In letters to each state, Kobach asked for a plethora of information. “In addition, in order for the Commission to fully analyze vulnerabilities and issues related to voter registration and voting, I am requesting that you provide to the Commission the publicly available voter roll data for Connecticut, including, if publicly available under the laws of your state, the full first and last names of all registrants, middle names or initials if available, addresses, dates of birth, political party (if recorded in your state), last four digits of social security number if available, voter history (elections voted in) from 2006 onward, active/inactive status, cancelled status, information regarding any felony convictions, information regarding voter registration in another state, information regarding military status, and overseas citizen information,” he wrote to Connecticut Secretary of State Denise Merrill, who released a copy of the letter.

The commission's request was roundly met with disapproval from red and blue states alike, with most balking – sometimes in colorful terms - at the idea of providing the information. Louisiana Secretary of State Tom Schedler, called the entreaty “federal intrusion and overreach” while his counterpart in Mississippi, Delbert Hosemann, said, “My reply would be: They can go jump in the Gulf of Mexico and Mississippi is a great state to launch from.”

While much of the data is publicly available, resisters worried that the commission, which is chaired by Vice President Mike Pence, would amass and categorize it to be more accessible so that it could be used in a variety of ways, including to suppress votes, and expressed dismay that the commission was put together to investigate the president's unsubstantiated claims that millions of people voted illegally in the last presidential election.
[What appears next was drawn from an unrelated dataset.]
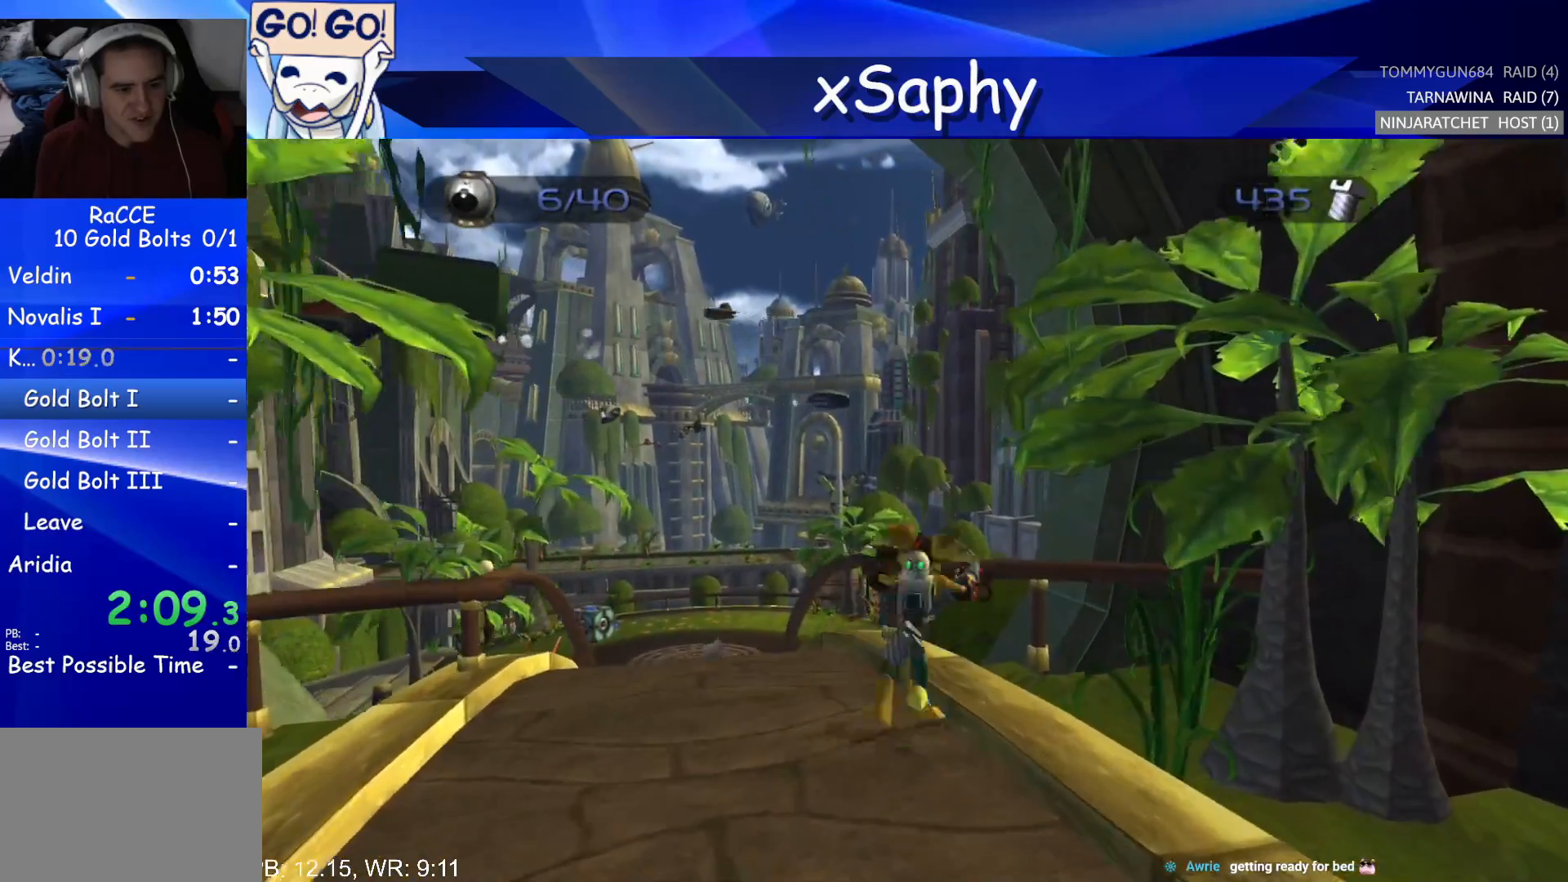
{"buttons": [], "left_stick": "up", "right_stick": "up", "events": [[67, "CROSS", "up"], [117, "R2", "up"], [267, "left_stick", "up"], [283, "right_stick", "up"]]}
Trump chided the states' resistance. “Numerous states are refusing to give information to the very distinguished VOTER FRAUD PANEL,” Trump tweeted. “What are they trying to hide?”

But some pundits applauded the states for trying to protect voters' privacy and safeguard the country's election system. “They protect those prerogatives and the privacy of their citizens zealously,” the Post quoted Michael Steel, a former senior aide to former Speaker of the House Rep. John Boehner, R-Ohio, as saying. “I don't think there's any doubt that there'd be fierce resistance, regardless of the party of the president. I think it's clear the commission is going to have to narrow its inquiry if it's going to get results.”

Formation of the commission last May under Executive Order initially a sharp rebuke from the American Civil Liberties Union (ACLU), as did the involvement of Kobach, who the civil rights group noted it had sued “four times on voter suppression – and won every case. The problem we have in this country isn't voter fraud – it's voter suppression.”

And the initiative has spurred a pair of lawsuits, from the ACLU, which questioned the transparency of the commission's workings and the Electronic Privacy Information Center (EPIC), which sought to thwart the commission from gathering the data. That effort drew a response from the Justice Department, which said since only public information had been requested, “EPIC could never show that a constitutional right to informational privacy – even if it were to exist – has been violated.”